Signal Crayfish VS White Clawed Crayfish
When I was a lad many moons ago it was quite rare to see a crayfish in our waterways. Nowadays it’s hard work to find water that doesn’t hold these lobster-type creatures. But what type of crayfish do we have here in the UK?
Where did these strange-looking crustaceans come from, and are crayfish a native species?
In this article, I shall answer all these questions and more, after all, you want to know what you are dealing with if you catch one of these critters. Let’s start by seeing what exactly a crayfish is.
What is A Crayfish?
A crayfish is a small-looking freshwater lobster.
They are common in most countries across the globe but particularly abundant in America and Europe.
They can live in almost all types of water such as canals, rivers, lakes, and ponds. They have four legs for walking and four legs with claws. Two of which are bigger than the rest for ripping and catching food.
Crayfish will battle each other to the death often pulling each other’s claws off. If this happens the claw has the ability to grow back, though often quite a bit smaller than the original one.
Where Can I Find Crayfish?
As I just mentioned above crayfish can be found in most types of water all around the world. As long as the water is of good quality and not polluted the crayfish will be more than happy to reside there. Once the water has crayfish introduced to it, it is extremely hard to get rid of them all. For this reason, fisheries can struggle when these crustaceans are present.
Crayfish reproduce on rather a large scale. A female can lay hundreds of eggs at once. So if you catch or see a cray it is almost certain there will be a lot more of the little buggers lurking on the bottom.
Which Crayfish Are Native To The UK?
In the UK we have two types of crayfish, the American signal crayfish, and the native white claw.

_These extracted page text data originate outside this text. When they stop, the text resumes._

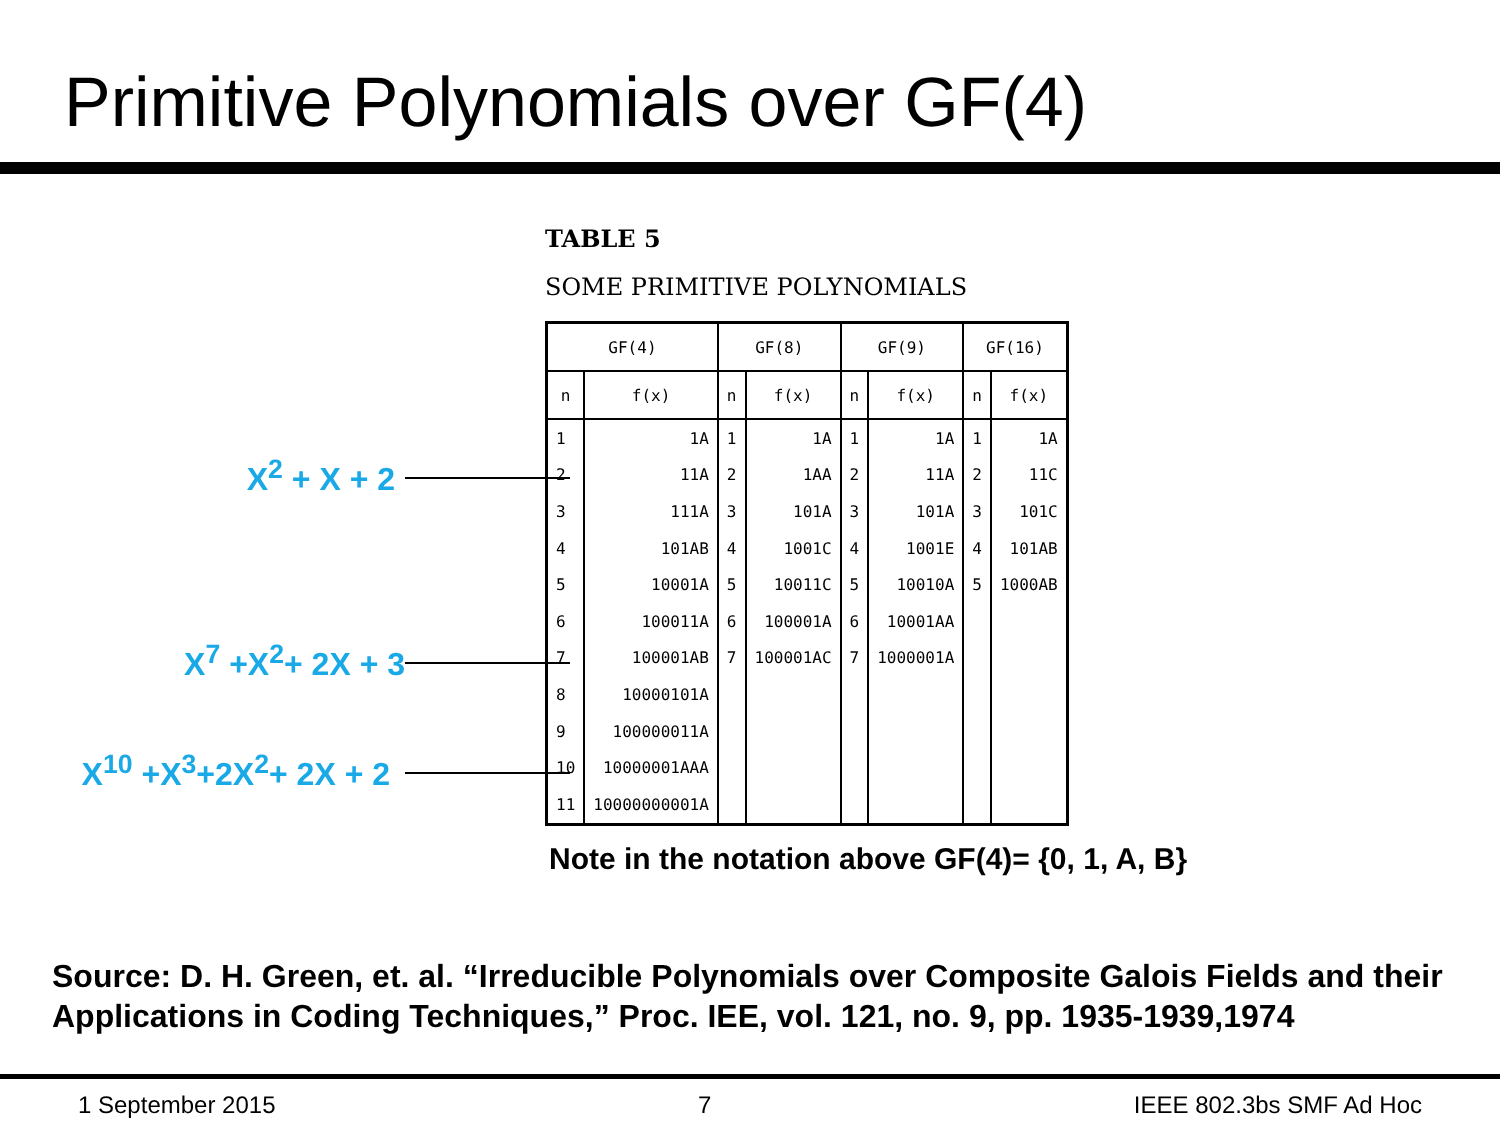Primitive Polynomials over GF(4)
X<sup>2</sup> + X + 2
X<sup>7</sup> +X<sup>2</sup>+ 2X + 3
X<sup>10</sup> +X<sup>3</sup>+2X<sup>2</sup>+ 2X + 2
TABLE 5
SOME PRIMITIVE POLYNOMIALS
| GF(4) | | GF(8) | | GF(9) | | GF(16) | |
| --- | --- | --- | --- | --- | --- | --- | --- |
| n | f(x) | n | f(x) | n | f(x) | n | f(x) |
| 1 | 1A | 1 | 1A | 1 | 1A | 1 | 1A |
| 2 | 11A | 2 | 1AA | 2 | 11A | 2 | 11C |
| 3 | 111A | 3 | 101A | 3 | 101A | 3 | 101C |
| 4 | 101AB | 4 | 1001C | 4 | 1001E | 4 | 101AB |
| 5 | 10001A | 5 | 10011C | 5 | 10010A | 5 | 1000AB |
| 6 | 100011A | 6 | 100001A | 6 | 10001AA | | |
| 7 | 100001AB | 7 | 100001AC | 7 | 1000001A | | |
| 8 | 10000101A | | | | | | |
| 9 | 100000011A | | | | | | |
| 10 | 10000001AAA | | | | | | |
| 11 | 10000000001A | | | | | | |
Note in the notation above GF(4)= {0, 1, A, B}
Source: D. H. Green, et. al. “Irreducible Polynomials over Composite Galois Fields and their Applications in Coding Techniques,” Proc. IEE, vol. 121, no. 9, pp. 1935-1939,1974
1 September 2015 7 IEEE 802.3bs SMF Ad Hoc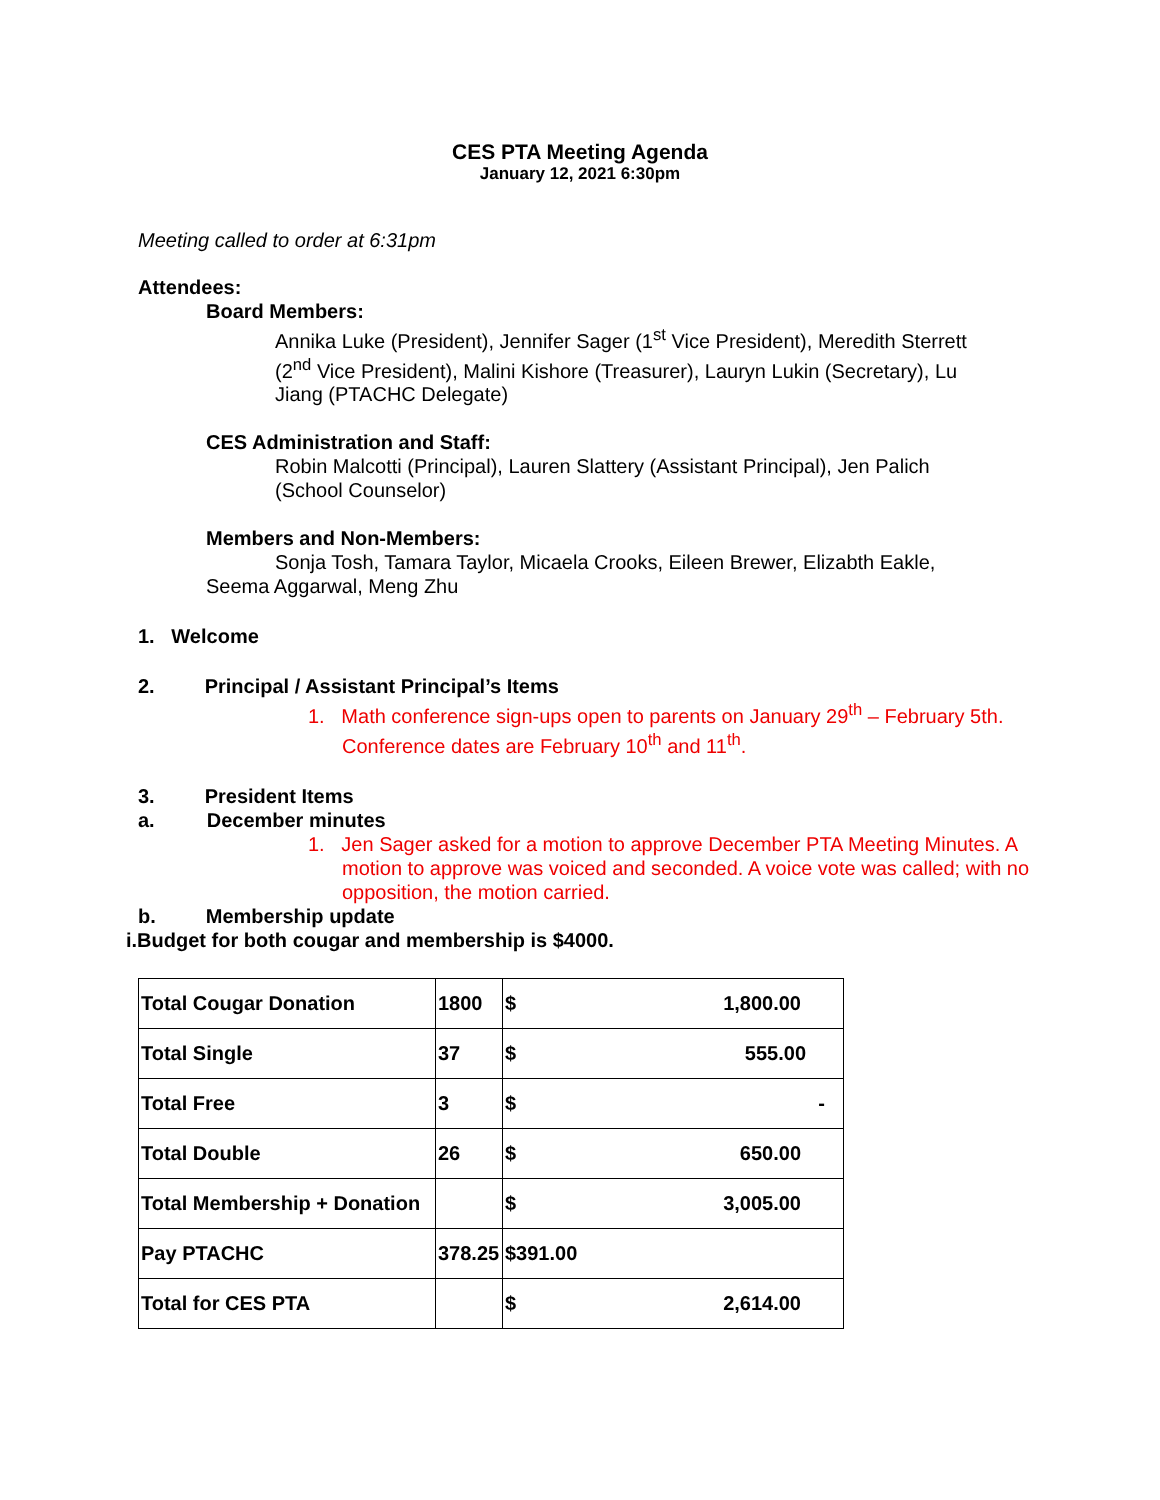CES PTA Meeting Agenda
January 12, 2021 6:30pm
Meeting called to order at 6:31pm
Attendees:
Board Members:
Annika Luke (President), Jennifer Sager (1<sup>st</sup> Vice President), Meredith Sterrett (2<sup>nd</sup> Vice President), Malini Kishore (Treasurer), Lauryn Lukin (Secretary), Lu Jiang (PTACHC Delegate)
CES Administration and Staff:
Robin Malcotti (Principal), Lauren Slattery (Assistant Principal), Jen Palich (School Counselor)
Members and Non-Members:
Sonja Tosh, Tamara Taylor, Micaela Crooks, Eileen Brewer, Elizabth Eakle, Seema Aggarwal, Meng Zhu
1. Welcome
2. Principal / Assistant Principal’s Items
1. Math conference sign-ups open to parents on January 29<sup>th</sup> – February 5th. Conference dates are February 10<sup>th</sup> and 11<sup>th</sup>.
3. President Items
a. December minutes
1. Jen Sager asked for a motion to approve December PTA Meeting Minutes. A motion to approve was voiced and seconded. A voice vote was called; with no opposition, the motion carried.
b. Membership update
i.Budget for both cougar and membership is $4000.
| Total Cougar Donation | 1800 | $ 1,800.00 |
| Total Single | 37 | $ 555.00 |
| Total Free | 3 | $ - |
| Total Double | 26 | $ 650.00 |
| Total Membership + Donation | | $ 3,005.00 |
| Pay PTACHC | 378.25 | $391.00 |
| Total for CES PTA | | $ 2,614.00 |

The white claw is the only crayfish that is native to the UK but is sadly rapidly declining. It is quite hard to come across a white-clawed cray nowadays
The Difference Between Signal Crayfish And White-Clawed Crayfish
The White Clawed Crayfish
In general, the white-clawed crayfish grows between 6 and 12 cm in length. They are bronze in colour and the underside of their claws is a pale colour, hence how they get their name the white-clawed crayfish.
These are generally not as aggressive as their American cousin and live on average between 8 and 12 years.
The American Signal Crayfish
The American beast is a lot bigger in size than the white-clawed and grows to a size of 16 to 18 cm in length. Unlike the white claw, the signal crayfish has red claws rather than white.
The signals are much more likely to try and attack you if you catch one, they are generally more aggressive.
If you do catch one in the UK you have to kill it as humanely as possible and NOT throw it back in.
Should I Kill Crayfish?
The white-clawed crayfish population in the UK is being decimated due to its larger cousin the signal crayfish. Not only are the signals bigger in size and more aggressive, they also carry a disease that kills our native crays. The signals are immune to this disease, unfortunately, the white-clawed crays are not. This is proving to be a huge problem and has put the white-clawed crays on the endangered list.
For this reason, it is illegal to return any signal crays into the water. Potentially you could be putting hundreds of them back in if the crayfish is carrying eggs. Not only do they kill our native crays they also invade our fish’s habitats and feast on their eggs. Which in turn can damage the fish population quite considerably. So please do not return them to the water.
I find a blade straight in the back of the head is the quickest way of killing them.
Can I eat Crayfish?
Yes, you can eat crayfish, they taste a little like lobster. Just be sure to check that the crays are fresh and from clean unpolluted water.
The crayfish will need to be cleaned in water before boiling.
Cooking these little beasts isn’t for the faint-hearted, they need to be boiled alive. Don’t worry too much though because they do die pretty much straight away.
There are lots of different ways of cooking with crays. Most of the recipes are pretty darn good as well.
What Fish Eat Crayfish?
The signal crayfish is a real pain in British waters. They devastate fish stocks and ruin their habitats. Fortunately for us lots of fish in our venues are quite partial to a crayfish dinner. All our predator fish will feast on them including pike, perch, zander, chub, and trout. Unfortunately, this is not enough for the numbers to decline.
For every cray that is eaten, hundreds more will be hatched out. We certainly won’t be seeing their numbers declining anytime soon.
Unfortunately, it seems as though the signal crayfish is here to stay in British waters. Even though they are an invasive species, that kills off our fish stocks and our native crays it is still illegal to capture them without a license. Yet if you catch one it is illegal to put it back, very strange if you ask me.
If you do happen to come across these critters be sure to watch your fingers around them. They do have a bit of a pinch on them and can draw blood. I hope this article has given you a bit of an insight into signal crayfish VS white-clawed crayfish and helps you tell the difference, tight lines, and watch them fingers!!